Appellant heeft in hoger beroep, onder verwijzing naar de gronden in beroep, zijn standpunt herhaald dat geen sprake is van verwijtbare werkloosheid. Uit de informatie van de huisarts blijkt dat er een medische noodzaak aan zijn ontslagname ten grondslag lag. De rechtbank heeft hiermee onvoldoende rekening gehouden. Tijdens de zitting bij de rechtbank heeft appellant erop gewezen dat er nog een nader medisch onderzoek plaatsvond, waarvan de uitkomsten nog niet bekend waren, maar van belang kunnen zijn voor deze zaak. Op de zitting in hoger beroep heeft appellant toegelicht dat hij onder behandeling is voor zijn klachten, die voortkomen uit een hersenschudding in 2012. Appellant heeft verder, onder verwijzing naar de uitspraak van de Raad van 21 maart 2018, ECLI:NL:CRVB:2018:1295, gesteld dat hem door psychische klachten niet in overwegende mate kon worden verweten dat hij werkloos is geworden. Hij heeft ontslag genomen om zo de invloed van de stressveroorzakende factor tot een minimum te beperken en zijn psychische klachten te verminderen.
3.2.
Het Uwv heeft bevestiging van de aangevallen uitspraak bepleit.

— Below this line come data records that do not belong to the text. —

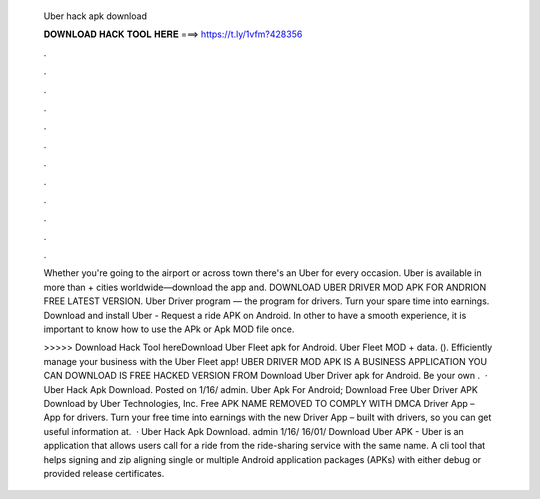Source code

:   Uber hack apk download
  
  
  
  𝐃𝐎𝐖𝐍𝐋𝐎𝐀𝐃 𝐇𝐀𝐂𝐊 𝐓𝐎𝐎𝐋 𝐇𝐄𝐑𝐄 ===> https://t.ly/1vfm?428356
  
  
  
  .
  
  
  
  .
  
  
  
  .
  
  
  
  .
  
  
  
  .
  
  
  
  .
  
  
  
  .
  
  
  
  .
  
  
  
  .
  
  
  
  .
  
  
  
  .
  
  
  
  .
  
  Whether you're going to the airport or across town there's an Uber for every occasion. Uber is available in more than + cities worldwide—download the app and. DOWNLOAD UBER DRIVER MOD APK FOR ANDRION FREE LATEST VERSION. Uber Driver program — the program for drivers. Turn your spare time into earnings. Download and install Uber - Request a ride APK on Android. In other to have a smooth experience, it is important to know how to use the APk or Apk MOD file once.
  
  >>>>> Download Hack Tool hereDownload Uber Fleet apk for Android. Uber Fleet MOD + data.  (). Efficiently manage your business with the Uber Fleet app! UBER DRIVER MOD APK IS A BUSINESS APPLICATION YOU CAN DOWNLOAD IS FREE HACKED VERSION FROM  Download Uber Driver apk for Android. Be your own .  · Uber Hack Apk Download. Posted on 1/16/ admin. Uber Apk For Android; Download Free Uber Driver APK Download by Uber Technologies, Inc. Free APK NAME REMOVED TO COMPLY WITH DMCA Driver App – App for drivers. Turn your free time into earnings with the new Driver App – built with drivers, so you can get useful information at.  · Uber Hack Apk Download. admin 1/16/ 16/01/ Download Uber APK - Uber is an application that allows users call for a ride from the ride-sharing service with the same name. A cli tool that helps signing and zip aligning single or multiple Android application packages (APKs) with either debug or provided release certificates.
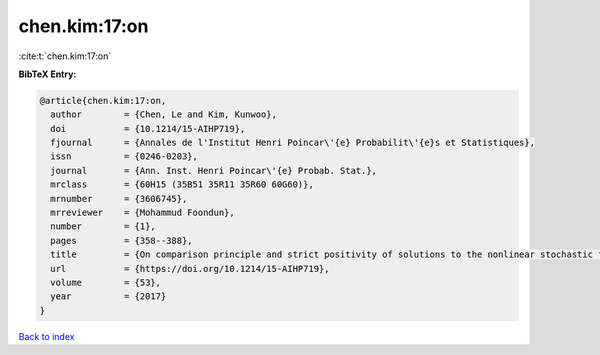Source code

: chen.kim:17:on
==============

:cite:t:`chen.kim:17:on`

**BibTeX Entry:**

.. code-block:: bibtex

   @article{chen.kim:17:on,
     author        = {Chen, Le and Kim, Kunwoo},
     doi           = {10.1214/15-AIHP719},
     fjournal      = {Annales de l'Institut Henri Poincar\'{e} Probabilit\'{e}s et Statistiques},
     issn          = {0246-0203},
     journal       = {Ann. Inst. Henri Poincar\'{e} Probab. Stat.},
     mrclass       = {60H15 (35B51 35R11 35R60 60G60)},
     mrnumber      = {3606745},
     mrreviewer    = {Mohammud Foondun},
     number        = {1},
     pages         = {358--388},
     title         = {On comparison principle and strict positivity of solutions to the nonlinear stochastic fractional heat equations},
     url           = {https://doi.org/10.1214/15-AIHP719},
     volume        = {53},
     year          = {2017}
   }

`Back to index <../By-Cite-Keys.html>`_
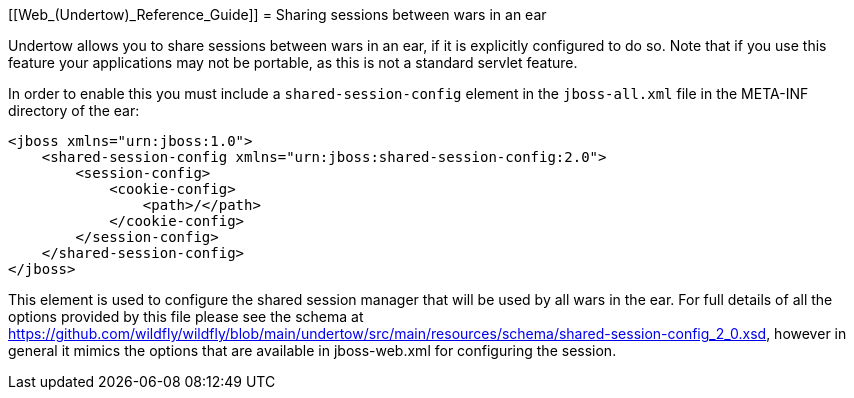 [[Web_(Undertow)_Reference_Guide]]
= Sharing sessions between wars in an ear

Undertow allows you to share sessions between wars in an ear, if it is
explicitly configured to do so. Note that if you use this feature your
applications may not be portable, as this is not a standard servlet
feature.

In order to enable this you must include a `shared-session-config`
element in the `jboss-all.xml` file in the META-INF directory of the
ear:

[source,xml,options="nowrap"]
----
<jboss xmlns="urn:jboss:1.0">
    <shared-session-config xmlns="urn:jboss:shared-session-config:2.0">
        <session-config>
            <cookie-config>
                <path>/</path>
            </cookie-config>
        </session-config>
    </shared-session-config>
</jboss>
----

This element is used to configure the shared session manager that will
be used by all wars in the ear. For full details of all the options
provided by this file please see the schema at
https://github.com/wildfly/wildfly/blob/main/undertow/src/main/resources/schema/shared-session-config_2_0.xsd,
however in general it mimics the options that are available in
jboss-web.xml for configuring the session.

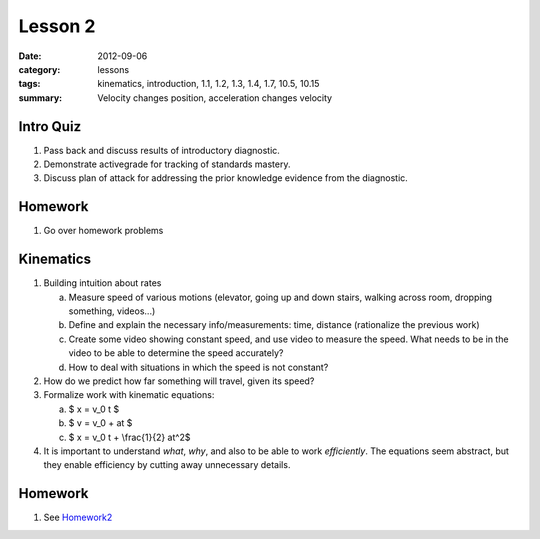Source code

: Lesson 2
########

:date: 2012-09-06
:category: lessons
:tags: kinematics, introduction, 1.1, 1.2, 1.3, 1.4, 1.7, 10.5, 10.15
:summary: Velocity changes position, acceleration changes velocity 


==========
Intro Quiz
==========

1. Pass back and discuss results of introductory diagnostic. 
2. Demonstrate activegrade for tracking of standards mastery.
3. Discuss plan of attack for addressing the prior knowledge evidence 
   from the diagnostic.

========
Homework
========

1. Go over homework problems


==========
Kinematics
==========

1. Building intuition about rates

   a. Measure speed of various motions  (elevator, going up and down
      stairs, walking across room, dropping something, videos...)
   b. Define and explain the necessary info/measurements: time, distance 
      (rationalize the previous work) 
   c. Create some video showing constant speed, and use video to measure
      the speed. What needs to be in the video to be able to determine the
      speed accurately?
   d. How to deal with situations in which the speed is not constant?

2. How do we predict how far something will travel, given its speed?

3. Formalize work with kinematic equations:

   a. $ x = v_0 t $
   b. $ v = v_0 + at $
   c. $ x = v_0 t + \\frac{1}{2} at^2$

4. It is important to understand
   *what*, *why*, and also to be able to work *efficiently*.  The equations
   seem abstract, but they enable efficiency by cutting away unnecessary 
   details.

========
Homework
========

1. See Homework2_

.. _Homework2: ../homework-two.html
 
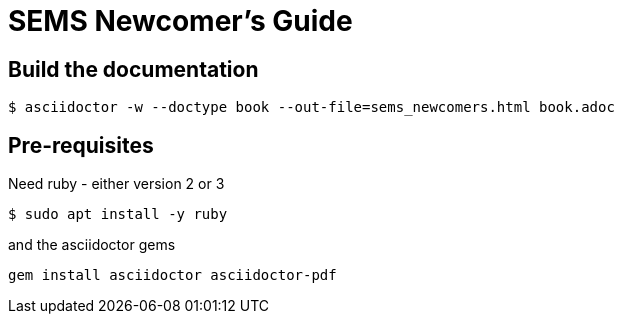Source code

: = SEMS Newcomer's Guide


== Build the documentation

[source, shell]
----
$ asciidoctor -w --doctype book --out-file=sems_newcomers.html book.adoc
----

== Pre-requisites
Need ruby - either version 2 or 3

[source, shell]
----
$ sudo apt install -y ruby
----

and the asciidoctor gems
[source, shell]
----
gem install asciidoctor asciidoctor-pdf
----
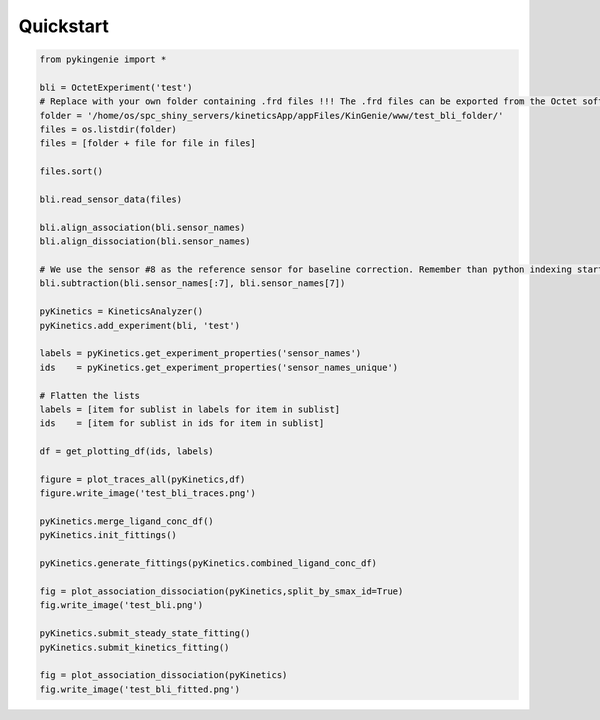 Quickstart
============

.. code-block:: python

   from pykingenie import *

   bli = OctetExperiment('test')
   # Replace with your own folder containing .frd files !!! The .frd files can be exported from the Octet software
   folder = '/home/os/spc_shiny_servers/kineticsApp/appFiles/KinGenie/www/test_bli_folder/'
   files = os.listdir(folder)
   files = [folder + file for file in files]

   files.sort()

   bli.read_sensor_data(files)

   bli.align_association(bli.sensor_names)
   bli.align_dissociation(bli.sensor_names)

   # We use the sensor #8 as the reference sensor for baseline correction. Remember than python indexing starts at 0.
   bli.subtraction(bli.sensor_names[:7], bli.sensor_names[7])

   pyKinetics = KineticsAnalyzer()
   pyKinetics.add_experiment(bli, 'test')

   labels = pyKinetics.get_experiment_properties('sensor_names')
   ids    = pyKinetics.get_experiment_properties('sensor_names_unique')

   # Flatten the lists
   labels = [item for sublist in labels for item in sublist]
   ids    = [item for sublist in ids for item in sublist]

   df = get_plotting_df(ids, labels)

   figure = plot_traces_all(pyKinetics,df)
   figure.write_image('test_bli_traces.png')

   pyKinetics.merge_ligand_conc_df()
   pyKinetics.init_fittings()

   pyKinetics.generate_fittings(pyKinetics.combined_ligand_conc_df)

   fig = plot_association_dissociation(pyKinetics,split_by_smax_id=True)
   fig.write_image('test_bli.png')

   pyKinetics.submit_steady_state_fitting()
   pyKinetics.submit_kinetics_fitting()

   fig = plot_association_dissociation(pyKinetics)
   fig.write_image('test_bli_fitted.png')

4. De Raad komt tot de volgende beoordeling.
4.1.
Voor het toepasselijke wettelijk kader wordt verwezen naar de overwegingen 5.1 tot en met 5.3 van de aangevallen uitspraak.
4.2.
Niet in geschil is dat de dienstbetrekking op verzoek van appellant is beëindigd. In geschil is de vraag of aan de voortzetting van de dienstbetrekking zodanige bezwaren waren verbonden dat deze redelijkerwijs niet van appellant kon worden gevergd.
4.3.
De stelling van appellant dat uit de informatie van de huisarts blijkt dat er een medische noodzaak aan de ontslagname ten grondslag lag, wordt verworpen. Uit de brieven van de huisarts en het huisartsenjournaal van 16 juni 2015 tot en met 4 juli 2017 volgt weliswaar dat appellant vanaf medio 2015 stress- en vermoeidheidsklachten had, maar niet is gebleken van een zodanig ernstige situatie dat voortzetting van het dienstverband zou leiden tot gezondheidsschade. De huisarts vermeldt in de brief van 20 juni 2017 dat appellant drie opties had, te weten ziek melden, door blijven werken of ontslag nemen en dat appellant zelf zijn keuze maakt. Dit duidt niet op een ernstige medische situatie. Daarbij is nog van belang dat appellant, nadat hij op 2 december 2016 zijn dienstbetrekking had opgezegd, nog tot 31 maart 2017, zonder zich ziek te melden, heeft gewerkt. Ook is niet gebleken dat appellant zich op een eerder moment had ziek gemeld. De rechtbank heeft dan ook terecht overwogen dat appellant niet aannemelijk heeft gemaakt dat aan de voortzetting van de dienstbetrekking zodanige bezwaren waren verbonden dat deze voortzetting niet in redelijkheid van hem kon worden gevergd. In hoger beroep zijn namens of door appellant geen nadere medische gegevens ingebracht, ook niet nadat hij daartoe uitdrukkelijk nog in de gelegenheid is gesteld.
4.4.
Appellant heeft zijn stelling dat hem vanwege psychische klachten niet in overwegende mate kon worden verweten dat hij werkloos is geworden, niet nader onderbouwd. De vergelijking met de uitspraak van de Raad van 21 maart 2018 gaat niet op. De aanwezige medische informatie geeft daartoe geen aanleiding. Ook deze grond wordt verworpen.
4.5.
Uit 4.2 tot en met 4.4 volgt dat het hoger beroep niet slaagt. De aangevallen uitspraak zal worden bevestigd.
5. Voor een veroordeling in de proceskosten bestaat geen aanleiding.